Alguien puede objetar que esa misma generación votó el pico del estatismo en los sesenta y setenta, y es cierto. La cultura no impide el choque. Decide qué hace un país después de chocar. Cuando el modelo de impuestos altísimos agotó la cuenta, otros países doblaron la apuesta. Suecia, la vidriera del socialismo en el mundo, hizo algo que nadie esperaba: se reformó. En los quince años que siguieron metió competencia y vales escolares en la educación. Privatizó en parte las jubilaciones, con cuentas individuales donde cada uno elige dónde poner su plata. Eliminó el impuesto a la herencia, y después el impuesto al patrimonio. Suecia sigue siendo un país de impuestos altos, y ahí está lo notable: aun así, el país que le había cobrado 102% a Pomperipossa hoy no tiene impuesto a la riqueza ni a la herencia, dos cosas que medio mundo considera intocables, y su carga tributaria viene cayendo desde aquel pico.
No estoy diciendo que un cuento escribió esas leyes.

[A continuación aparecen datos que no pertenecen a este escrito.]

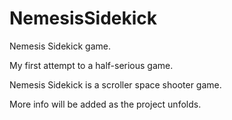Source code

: NemesisSidekick
===============

Nemesis Sidekick game.

My first attempt to a half-serious game.

Nemesis Sidekick is a scroller space shooter game.

More info will be added as the project unfolds.

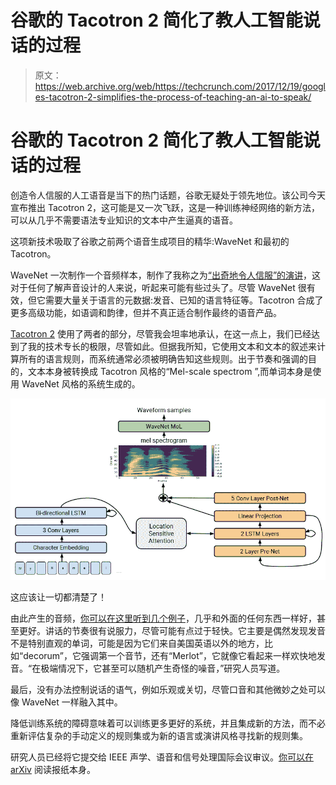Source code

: # 谷歌的 Tacotron 2 简化了教人工智能说话的过程 

> 原文：<https://web.archive.org/web/https://techcrunch.com/2017/12/19/googles-tacotron-2-simplifies-the-process-of-teaching-an-ai-to-speak/>

# 谷歌的 Tacotron 2 简化了教人工智能说话的过程

创造令人信服的人工语音是当下的热门话题，谷歌无疑处于领先地位。该公司今天宣布推出 Tacotron 2，这可能是又一次飞跃，这是一种训练神经网络的新方法，可以从几乎不需要语法专业知识的文本中产生逼真的语音。

这项新技术吸取了谷歌之前两个语音生成项目的精华:WaveNet 和最初的 Tacotron。

WaveNet 一次制作一个音频样本，制作了我称之为[“出奇地令人信服”的演讲](https://web.archive.org/web/20230202225756/https://techcrunch.com/2016/09/09/googles-wavenet-uses-neural-nets-to-generate-eerily-convincing-speech-and-music/)，这对于任何了解声音设计的人来说，听起来可能有些过头了。尽管 WaveNet 很有效，但它需要大量关于语言的元数据:发音、已知的语言特征等。Tacotron 合成了更多高级功能，如语调和韵律，但并不真正适合制作最终的语音产品。

[Tacotron 2](https://web.archive.org/web/20230202225756/https://research.googleblog.com/2017/12/tacotron-2-generating-human-like-speech.html) 使用了两者的部分，尽管我会坦率地承认，在这一点上，我们已经达到了我的技术专长的极限，尽管如此。但据我所知，它使用文本和文本的叙述来计算所有的语言规则，而系统通常必须被明确告知这些规则。出于节奏和强调的目的，文本本身被转换成 Tacotron 风格的“Mel-scale spectrom ”,而单词本身是使用 WaveNet 风格的系统生成的。

[![](img/7aaa643664ecdf73da560c234d3f1f63.png)](https://web.archive.org/web/20230202225756/https://techcrunch.com/wp-content/uploads/2017/12/wavenet_diag.png)

这应该让一切都清楚了！

由此产生的音频，[你可以在这里听到几个例子](https://web.archive.org/web/20230202225756/https://google.github.io/tacotron/publications/tacotron2/index.html)，几乎和外面的任何东西一样好，甚至更好。讲话的节奏很有说服力，尽管可能有点过于轻快。它主要是偶然发现发音不是特别直观的单词，可能是因为它们来自美国英语以外的地方，比如“decorum”，它强调第一个音节，还有“Merlot”，它就像它看起来一样欢快地发音。“在极端情况下，它甚至可以随机产生奇怪的噪音，”研究人员写道。

最后，没有办法控制说话的语气，例如乐观或关切，尽管口音和其他微妙之处可以像 WaveNet 一样融入其中。

降低训练系统的障碍意味着可以训练更多更好的系统，并且集成新的方法，而不必重新评估复杂的手动定义的规则集或为新的语言或演讲风格寻找新的规则集。

研究人员已经将它提交给 IEEE 声学、语音和信号处理国际会议审议。[你可以在 arXiv](https://web.archive.org/web/20230202225756/https://arxiv.org/abs/1712.05884) 阅读报纸本身。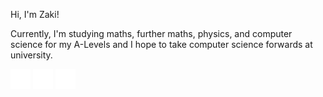 Hi, I'm Zaki!

Currently, I'm studying maths, further maths, physics, and computer science for my A-Levels and I hope to take computer science forwards at university.

[<img src="images/website.svg" height="32px">](https://zaki.me)
[<img src="images/linkedin.png" height="32px">](https://www.linkedin.com/in/-zaki)
[<img src="images/email.svg" height="32px">](mailto:mail@zaki.me)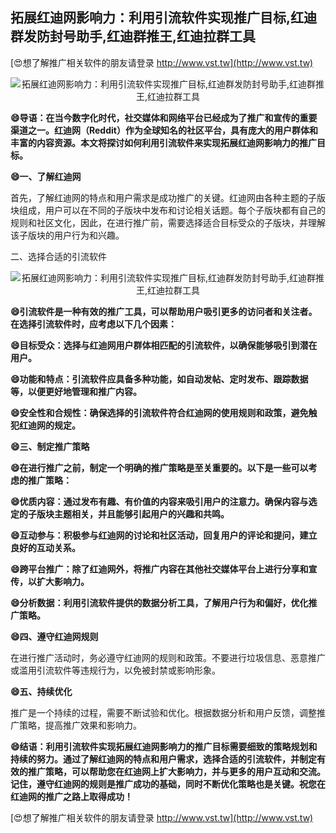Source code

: ## **拓展红迪网影响力：利用引流软件实现推广目标,红迪群发防封号助手,红迪群推王,红迪拉群工具**

[😍想了解推广相关软件的朋友请登录 http://www.vst.tw](http://www.vst.tw)

 <center><img src="https://vst.tw/MP4/tuiguang/png/1.png" alt="拓展红迪网影响力：利用引流软件实现推广目标,红迪群发防封号助手,红迪群推王,红迪拉群工具"></center>

**😄导语：在当今数字化时代，社交媒体和网络平台已经成为了推广和宣传的重要渠道之一。红迪网（Reddit）作为全球知名的社区平台，具有庞大的用户群体和丰富的内容资源。本文将探讨如何利用引流软件来实现拓展红迪网影响力的推广目标。**

**😄一、了解红迪网**

首先，了解红迪网的特点和用户需求是成功推广的关键。红迪网由各种主题的子版块组成，用户可以在不同的子版块中发布和讨论相关话题。每个子版块都有自己的规则和社区文化，因此，在进行推广前，需要选择适合目标受众的子版块，并理解该子版块的用户行为和兴趣。

二、选择合适的引流软件

 <center><img src="https://vst.tw/MP4/tuiguang/png/7.png" alt="拓展红迪网影响力：利用引流软件实现推广目标,红迪群发防封号助手,红迪群推王,红迪拉群工具"></center>

**😄引流软件是一种有效的推广工具，可以帮助用户吸引更多的访问者和关注者。在选择引流软件时，应考虑以下几个因素：**

**😄目标受众：选择与红迪网用户群体相匹配的引流软件，以确保能够吸引到潜在用户。**

**😄功能和特点：引流软件应具备多种功能，如自动发帖、定时发布、跟踪数据等，以便更好地管理和推广内容。**

**😄安全性和合规性：确保选择的引流软件符合红迪网的使用规则和政策，避免触犯红迪网的规定。**

**😄三、制定推广策略**

**😄在进行推广之前，制定一个明确的推广策略是至关重要的。以下是一些可以考虑的推广策略：**

**😄优质内容：通过发布有趣、有价值的内容来吸引用户的注意力。确保内容与选定的子版块主题相关，并且能够引起用户的兴趣和共鸣。**

**😄互动参与：积极参与红迪网的讨论和社区活动，回复用户的评论和提问，建立良好的互动关系。**

**😄跨平台推广：除了红迪网外，将推广内容在其他社交媒体平台上进行分享和宣传，以扩大影响力。**

**😄分析数据：利用引流软件提供的数据分析工具，了解用户行为和偏好，优化推广策略。**

**😄四、遵守红迪网规则**

在进行推广活动时，务必遵守红迪网的规则和政策。不要进行垃圾信息、恶意推广或滥用引流软件等违规行为，以免被封禁或影响形象。

**😄五、持续优化**

推广是一个持续的过程，需要不断试验和优化。根据数据分析和用户反馈，调整推广策略，提高推广效果和影响力。

**😄结语：利用引流软件实现拓展红迪网影响力的推广目标需要细致的策略规划和持续的努力。通过了解红迪网的特点和用户需求，选择合适的引流软件，并制定有效的推广策略，可以帮助您在红迪网上扩大影响力，并与更多的用户互动和交流。记住，遵守红迪网的规则是推广成功的基础，同时不断优化策略也是关键。祝您在红迪网的推广之路上取得成功！**

[😍想了解推广相关软件的朋友请登录 http://www.vst.tw](http://www.vst.tw)




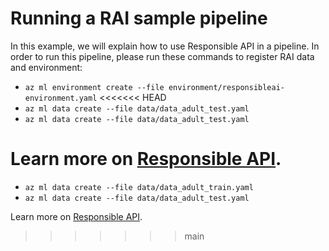 # Running a RAI sample pipeline
In this example, we will explain how to use Responsible API in a pipeline. In order to run this pipeline, please run these commands to register RAI data and environment: 
- `az ml environment create --file environment/responsibleai-environment.yaml` 
<<<<<<< HEAD
- `az ml data create --file data/data_adult_test.yaml` 
- `az ml data create --file data/data_adult_test.yaml` 

Learn more on [Responsible API](https://github.com/Azure/RAI-vNext-Preview).
=======
- `az ml data create --file data/data_adult_train.yaml` 
- `az ml data create --file data/data_adult_test.yaml` 

Learn more on [Responsible API](https://github.com/Azure/RAI-vNext-Preview).
>>>>>>> main

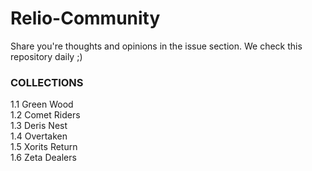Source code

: # Relio-Community
Share you're thoughts and opinions in the issue section. We check this repository daily ;)

### COLLECTIONS
1.1 Green Wood \
1.2 Comet Riders \
1.3 Deris Nest \
1.4 Overtaken \
1.5 Xorits Return \
1.6 Zeta Dealers 
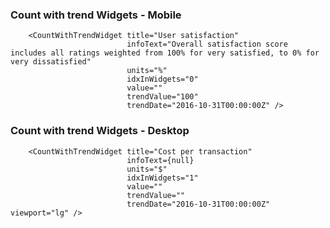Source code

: ### Count with trend Widgets - Mobile

        <CountWithTrendWidget title="User satisfaction" 
                              infoText="Overall satisfaction score includes all ratings weighted from 100% for very satisfied, to 0% for very dissatisfied"
                              units="%"
                              idxInWidgets="0" 
                              value="" 
                              trendValue="100" 
                              trendDate="2016-10-31T00:00:00Z" />

### Count with trend Widgets - Desktop

        <CountWithTrendWidget title="Cost per transaction"
                              infoText={null}
                              units="$"
                              idxInWidgets="1"
                              value=""
                              trendValue=""
                              trendDate="2016-10-31T00:00:00Z" viewport="lg" />


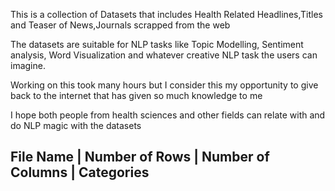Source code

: This is a collection of Datasets that includes Health Related Headlines,Titles and Teaser of News,Journals scrapped from the web

The datasets are suitable for NLP tasks like Topic Modelling, Sentiment analysis, Word Visualization and whatever creative NLP task the users can imagine.

Working on this took many hours but I consider this my opportunity to give back to the internet that has given so much knowledge to me

I hope both people from health sciences and other fields can relate with and do NLP magic with the datasets


File Name                        |  Number of Rows    | Number of Columns  |  Categories 
----------------------------------------------------------------------------------------

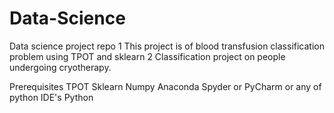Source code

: # Data-Science
Data science project repo
1 This project is of blood transfusion classification problem using TPOT and sklearn
2 Classification project on people undergoing cryotherapy.


Prerequisites
TPOT
Sklearn
Numpy
Anaconda
Spyder or PyCharm or any of python IDE's
Python
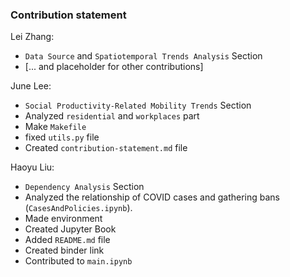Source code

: ### Contribution statement

Lei Zhang:

* `Data Source` and `Spatiotemporal Trends Analysis` Section
* [... and placeholder for other contributions]

June Lee:

* `Social Productivity-Related Mobility Trends` Section
* Analyzed `residential` and `workplaces` part
* Make `Makefile`
* fixed `utils.py` file
* Created `contribution-statement.md` file

Haoyu Liu:
* `Dependency Analysis` Section
* Analyzed the relationship of COVID cases and gathering bans (`CasesAndPolicies.ipynb`).
* Made environment
* Created Jupyter Book
* Added `README.md` file
* Created binder link
* Contributed to `main.ipynb`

Sería una tontería. Estoy diciendo que la cultura va corriente arriba de la política. Una historia que cambia lo que un chico cree que está bien va a cambiar, veinte años después, lo que ese mismo chico, ya adulto, cree que es posible. La elección no crea el cambio, lo ratifica. Para cuando se vota, la batalla cultural ya se ganó o ya se perdió, en otro lado y mucho antes, casi siempre en los relatos con los que esa gente se formó.
Por eso conviene mirar bien dónde se pelea de verdad. El ministro tenía el poder de cobrar el impuesto. Lindgren tenía el poder de volver el impuesto impensable. Uno de esos poderes duró una temporada. El otro crió una generación.